Vorbericht DRAUSSEN VOR DER TÜR

Unter all den Rezensionen haben wir heute mal wieder eine Ankündigung für das nächste Gastspiel DRAUSSEN VOR DER TÜR vom Theater Erlangen am 22.3.2019 um 19:30 im Parktheater Bensheim.

von Alessandra Bitsch und Marie Götz

Wie muss es sich anfühlen, nach drei Jahren Krieg in ein komplett zerstörtes Deutschland zurückzukehren? Genau dieses Szenario zeigt das 80minütige Theaterstück „Draußen vor der Tür“ am Freitag, den 22. März, um 19:30 Uhr im Bensheimer Parktheater. Im Rahmen der Woche der jungen Schauspielerinnen und Schauspieler führt das Theater Erlangen, unter der Regie von Maria Sendlhofer die Inszenierung des gleichnamigen Romans von Wolfgang Borchert vor.

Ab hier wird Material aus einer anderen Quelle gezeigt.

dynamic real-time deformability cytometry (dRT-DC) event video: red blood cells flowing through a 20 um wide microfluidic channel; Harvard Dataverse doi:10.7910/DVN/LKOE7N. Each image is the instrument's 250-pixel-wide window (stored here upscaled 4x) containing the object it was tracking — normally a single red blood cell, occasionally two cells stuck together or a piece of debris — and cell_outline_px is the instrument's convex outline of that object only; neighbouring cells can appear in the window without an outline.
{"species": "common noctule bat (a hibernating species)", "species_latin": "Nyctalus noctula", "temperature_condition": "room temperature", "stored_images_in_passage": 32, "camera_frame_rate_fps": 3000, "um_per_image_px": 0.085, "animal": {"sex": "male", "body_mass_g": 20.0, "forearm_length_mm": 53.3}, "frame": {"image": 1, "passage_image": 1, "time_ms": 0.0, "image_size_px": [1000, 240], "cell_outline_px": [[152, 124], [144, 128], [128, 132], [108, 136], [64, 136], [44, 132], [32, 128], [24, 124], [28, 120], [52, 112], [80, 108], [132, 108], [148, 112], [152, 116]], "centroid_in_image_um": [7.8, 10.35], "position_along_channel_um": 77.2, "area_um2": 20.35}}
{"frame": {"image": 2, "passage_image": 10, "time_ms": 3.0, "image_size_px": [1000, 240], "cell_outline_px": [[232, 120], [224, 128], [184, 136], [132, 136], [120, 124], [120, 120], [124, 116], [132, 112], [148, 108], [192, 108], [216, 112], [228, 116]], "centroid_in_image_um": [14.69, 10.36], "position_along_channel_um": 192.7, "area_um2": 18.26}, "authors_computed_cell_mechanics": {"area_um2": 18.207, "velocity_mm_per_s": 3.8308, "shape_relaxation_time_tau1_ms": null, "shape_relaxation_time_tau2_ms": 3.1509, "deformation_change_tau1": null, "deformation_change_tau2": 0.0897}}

Der Soldat Beckmann kommt, nachdem er drei Jahre im zweiten Weltkrieg an der Front gekämpft hat, in seine Heimatstadt Hamburg zurück. Jedoch gestaltet seine Ankunft sich, als nicht so erfreulich, wie er es erhofft hat. Menschen schließen vor ihm ihre Haustüren. Er hat nichts, woran er nach dem Krieg anknüpfen kann. Das Volk möchte den Krieg hinter sich lassen und vergessen, was geschehen war. Die Menschen sehen in Beckmann einen der Verantwortlichen und somit einen Täter und nicht ein Opfer. Genau diesen Aspekt, dass ein Soldat nie nur Opfer ist, möchte das Theater Erlangen verdeutlichen und der heutigen Generation näher bringen. Beckmann selbst leidet unter Schuldgefühlen und dem Ausschluss der Gesellschaft. Er ist psychisch und physisch angeschlagen.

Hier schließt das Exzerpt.